EXERCISE PASSAGE START

No need. Everything you linked is self proclaimed tweets. By someone obviously very good at selling himself.

I'm sure I can link to Zuckerburg tweeting about how concerned he is about privacy issues. Does that make it so?

I've actually lived like the guy claimed and even worse. You certainly don't have time and energy to write a book. Certainly don't take pics. Seems more like the guy was hipster "slumming" for cred rather than someone truly struggling.

So a classic dropout bum who magically sells a book to start a startup? Like I said, " Either [he is] extremely privilege and/or extraordinarily lucky."

Do you want to try again?

If his story is true, he is extremely privileged and/or extraordinarily lucky. How about this, if every college student dropped out and lived like a bum, what percentage of them would be able to raise $120 million?

Also, lambdaschool isn't a new idea. The idea of tech training school has been around at least since the 90s.


> lambdaschool isn't a new idea. The idea of tech training school has been around at least since the 90s

Yep, and the apprenticeship model even longer (which I'd argue is a category lambdaschool falls under)


You’re saying because I wrote a book and sold it I have credentials?


No, opposite, I was defending you.


You don't drop out and get 120M.

You drop out, start a company because nobody wants you, get some seeds funding with sheer luck, grow the business progressively, hire some more people, grow some more and eventually raise 2 more rounds reaching 120M. That takes many many years.

It's a massive combination of luck and being at the right place at the right time selling an okay thing. Then persevering over numerous years and executing decently. Most people won't get there not because they are incapable but because they don't have the environment and the bit of luck.

EXERCISE PASSAGE END
DATA PROVIDED START

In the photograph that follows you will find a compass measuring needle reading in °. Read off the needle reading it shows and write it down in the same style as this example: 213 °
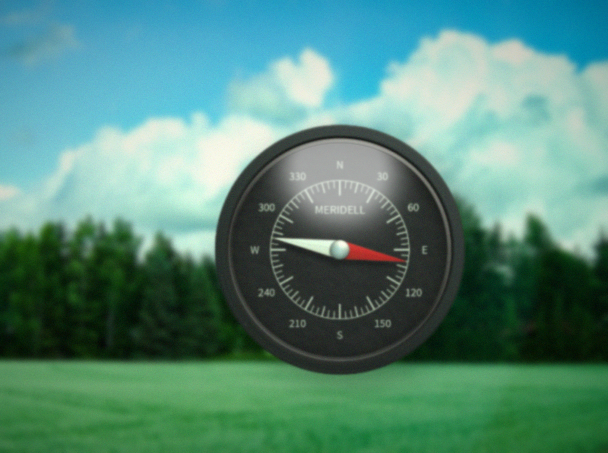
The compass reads 100 °
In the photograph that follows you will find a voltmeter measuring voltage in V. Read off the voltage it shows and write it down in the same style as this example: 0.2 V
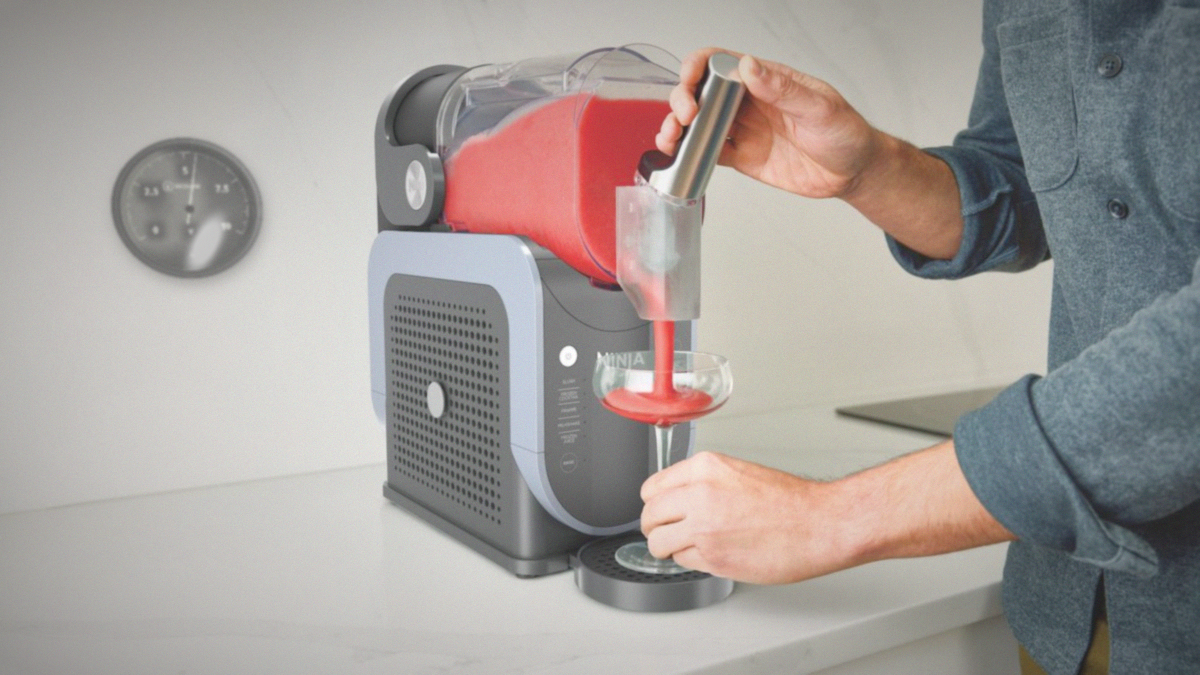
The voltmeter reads 5.5 V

DATA PROVIDED END

**WHAT IS NEEDED**.
Answer these questions using the forum thread above, numbering your answers to match.
1. Whose tweets about privacy does one commenter say could be linked?
2. Since at least what decade has the idea of a tech training school existed?
3. Which model does one commenter say lambdaschool falls under?

**SOLUTION FOR THIS PROBLEM**.
1. Zuckerburg's
2. The 90s
3. The apprenticeship model